One way to fix this race is to add a call to GC.KeepAlive(this) right after the call to OperateOnHandle(). This indicates that we need the JIT to keep reporting “this” to the GC until we get to that point in the execution. KeepAlive is just a light-weight method call that is opaque to the JIT. So the JIT cannot inline the call and recognize that the call has no real side effects and hence could be eliminated. The reason you need to add this call is that you have really broken the encapsulation of the _handle resource. The lifetime of the enclosing object and the required lifetime of the _handle are separated when you extract the value from the object’s field.

It’s bad enough that you must use GC.KeepAlive() to tie those two lifetimes back together in your encapsulation. It would be disastrous if you required the clients of your class to be responsible for calling KeepAlive. Public fields on classes are a bad idea for many reasons. As we’ve seen, when they expose a resource that is subject to finalization, they are an exceptionally bad idea.

You may wonder why we don’t just extend all lifetimes to the end of methods. This has a terrible impact on code quality, particularly on x86 where we are cursed with limited registers. And a change like that doesn’t really fix the problem. It is still possible for you to return the _handle, place it in a static field, or otherwise cause its lifetime to escape the lifetime of the enclosing object.

There’s another wrinkle to this issue. So far we’ve seen how the Finalizer thread and the application can race when the resource can be separated from its enclosing object. The same sort of thing can happen when you expose IDisposable on your class. Now a multi-threaded application can simultaneously use the resource on one thread and imperatively call Dispose on another thread. GC.KeepAlive isn’t going to solve this problem, since you’ve provided a public API to disassociate the lifetime of the resource from the lifetime of the enclosing object.

This is more than application issue. It can also be used to mount security attacks. If malicious code can open a file to an uninteresting part of the filesystem, it could simultaneously Read and Dispose that file object on two different threads. In a server environment, it’s possible that some other component is opening a file to a sensitive part of the filesystem. Eventually, the malicious code could exploit the race condition to read the other component’s file. This is a handle-recycling attack.

When the .NET framework uses a resource via a PInvoke to the OS (like reading from a file handle), it places a reference count on the resource.

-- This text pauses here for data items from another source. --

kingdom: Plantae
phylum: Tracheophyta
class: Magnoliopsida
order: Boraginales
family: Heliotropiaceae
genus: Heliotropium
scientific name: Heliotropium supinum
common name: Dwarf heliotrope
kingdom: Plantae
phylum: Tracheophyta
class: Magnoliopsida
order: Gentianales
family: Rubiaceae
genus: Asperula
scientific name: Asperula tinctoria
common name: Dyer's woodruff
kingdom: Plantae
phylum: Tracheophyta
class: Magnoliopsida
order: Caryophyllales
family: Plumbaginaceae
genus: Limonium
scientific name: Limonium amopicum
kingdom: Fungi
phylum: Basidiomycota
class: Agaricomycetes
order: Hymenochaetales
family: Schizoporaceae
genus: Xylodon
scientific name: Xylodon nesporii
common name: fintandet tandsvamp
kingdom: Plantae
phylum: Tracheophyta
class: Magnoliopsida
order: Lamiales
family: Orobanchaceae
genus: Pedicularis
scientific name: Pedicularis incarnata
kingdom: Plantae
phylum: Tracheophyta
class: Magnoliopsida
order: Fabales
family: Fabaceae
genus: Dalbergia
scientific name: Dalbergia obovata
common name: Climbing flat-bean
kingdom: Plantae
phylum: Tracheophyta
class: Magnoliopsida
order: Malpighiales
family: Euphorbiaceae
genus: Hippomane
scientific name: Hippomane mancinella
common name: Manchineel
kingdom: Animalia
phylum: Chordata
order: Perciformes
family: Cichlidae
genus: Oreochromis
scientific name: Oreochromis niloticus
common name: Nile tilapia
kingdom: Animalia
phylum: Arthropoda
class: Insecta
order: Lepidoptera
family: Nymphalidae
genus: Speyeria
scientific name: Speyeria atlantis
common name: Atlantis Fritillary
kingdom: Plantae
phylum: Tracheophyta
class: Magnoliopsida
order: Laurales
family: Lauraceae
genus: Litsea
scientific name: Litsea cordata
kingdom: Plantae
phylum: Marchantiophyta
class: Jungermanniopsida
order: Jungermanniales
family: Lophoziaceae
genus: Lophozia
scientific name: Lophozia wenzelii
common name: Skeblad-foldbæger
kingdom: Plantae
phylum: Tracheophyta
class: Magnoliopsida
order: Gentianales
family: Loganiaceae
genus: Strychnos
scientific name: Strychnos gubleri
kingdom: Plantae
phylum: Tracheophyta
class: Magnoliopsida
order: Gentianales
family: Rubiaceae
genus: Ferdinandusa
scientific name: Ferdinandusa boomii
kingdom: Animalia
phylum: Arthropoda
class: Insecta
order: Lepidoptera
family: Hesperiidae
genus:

If malicious (or poorly-timed) code calls Dispose, this simply removes the reference count that was created when the resource was acquired. The result is that all current uses of the resource will be drained, the resource will then be safely disposed, and subsequent attempts to use the resource will be failed gracefully.

For now, you should consider similar approaches if you are encapsulating sensitive resources like this, which are subject to recycling. Also, this probably should be the second post, I’ll probably change it the title (or repost) to avoid confusion.